**WORK REQUEST**
Exactly the lines from the start of the data below through the line containing "514 279 9695" must be returned, and no others.
····················
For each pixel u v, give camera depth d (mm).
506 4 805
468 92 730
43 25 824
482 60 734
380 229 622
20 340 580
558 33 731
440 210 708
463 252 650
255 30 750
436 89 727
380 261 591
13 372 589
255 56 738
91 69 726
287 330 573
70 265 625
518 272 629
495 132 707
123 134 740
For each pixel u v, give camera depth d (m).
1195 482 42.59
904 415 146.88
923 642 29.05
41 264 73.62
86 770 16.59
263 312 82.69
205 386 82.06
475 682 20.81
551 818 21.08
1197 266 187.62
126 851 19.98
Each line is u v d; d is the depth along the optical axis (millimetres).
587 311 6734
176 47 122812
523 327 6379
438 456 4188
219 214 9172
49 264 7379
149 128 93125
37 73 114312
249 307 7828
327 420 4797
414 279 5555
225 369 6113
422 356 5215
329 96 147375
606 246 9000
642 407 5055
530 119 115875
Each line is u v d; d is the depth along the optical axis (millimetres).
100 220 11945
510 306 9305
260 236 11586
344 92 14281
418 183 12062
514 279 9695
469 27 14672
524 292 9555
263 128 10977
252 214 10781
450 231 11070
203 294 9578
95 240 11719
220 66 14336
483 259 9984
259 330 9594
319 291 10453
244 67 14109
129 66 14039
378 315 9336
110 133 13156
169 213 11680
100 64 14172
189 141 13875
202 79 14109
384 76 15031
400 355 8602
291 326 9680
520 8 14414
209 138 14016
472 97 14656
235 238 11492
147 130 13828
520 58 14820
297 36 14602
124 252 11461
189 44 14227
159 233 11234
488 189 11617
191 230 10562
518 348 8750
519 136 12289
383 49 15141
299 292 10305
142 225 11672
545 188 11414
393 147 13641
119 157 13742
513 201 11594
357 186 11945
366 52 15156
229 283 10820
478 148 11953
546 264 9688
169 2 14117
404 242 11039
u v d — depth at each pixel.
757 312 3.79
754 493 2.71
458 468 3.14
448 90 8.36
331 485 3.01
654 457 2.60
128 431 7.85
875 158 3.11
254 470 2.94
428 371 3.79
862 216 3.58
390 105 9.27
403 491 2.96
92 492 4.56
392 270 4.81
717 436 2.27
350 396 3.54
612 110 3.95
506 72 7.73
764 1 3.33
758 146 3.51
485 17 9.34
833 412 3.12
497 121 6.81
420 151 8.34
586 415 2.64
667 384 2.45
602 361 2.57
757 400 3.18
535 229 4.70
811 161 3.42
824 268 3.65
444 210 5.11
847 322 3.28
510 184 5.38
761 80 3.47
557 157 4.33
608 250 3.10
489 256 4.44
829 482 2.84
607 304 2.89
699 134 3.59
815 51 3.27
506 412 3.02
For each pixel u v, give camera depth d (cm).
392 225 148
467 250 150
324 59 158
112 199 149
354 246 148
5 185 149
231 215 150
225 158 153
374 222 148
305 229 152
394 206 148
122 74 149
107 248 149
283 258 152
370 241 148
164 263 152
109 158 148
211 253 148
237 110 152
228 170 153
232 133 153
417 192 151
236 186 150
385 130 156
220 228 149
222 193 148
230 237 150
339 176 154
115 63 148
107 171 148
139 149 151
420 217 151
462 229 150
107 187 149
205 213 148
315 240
····················
**WRITTEN SOLUTION**
For each pixel u v, give camera depth d (mm).
506 4 805
468 92 730
43 25 824
482 60 734
380 229 622
20 340 580
558 33 731
440 210 708
463 252 650
255 30 750
436 89 727
380 261 591
13 372 589
255 56 738
91 69 726
287 330 573
70 265 625
518 272 629
495 132 707
123 134 740
For each pixel u v, give camera depth d (m).
1195 482 42.59
904 415 146.88
923 642 29.05
41 264 73.62
86 770 16.59
263 312 82.69
205 386 82.06
475 682 20.81
551 818 21.08
1197 266 187.62
126 851 19.98
Each line is u v d; d is the depth along the optical axis (millimetres).
587 311 6734
176 47 122812
523 327 6379
438 456 4188
219 214 9172
49 264 7379
149 128 93125
37 73 114312
249 307 7828
327 420 4797
414 279 5555
225 369 6113
422 356 5215
329 96 147375
606 246 9000
642 407 5055
530 119 115875
Each line is u v d; d is the depth along the optical axis (millimetres).
100 220 11945
510 306 9305
260 236 11586
344 92 14281
418 183 12062
514 279 9695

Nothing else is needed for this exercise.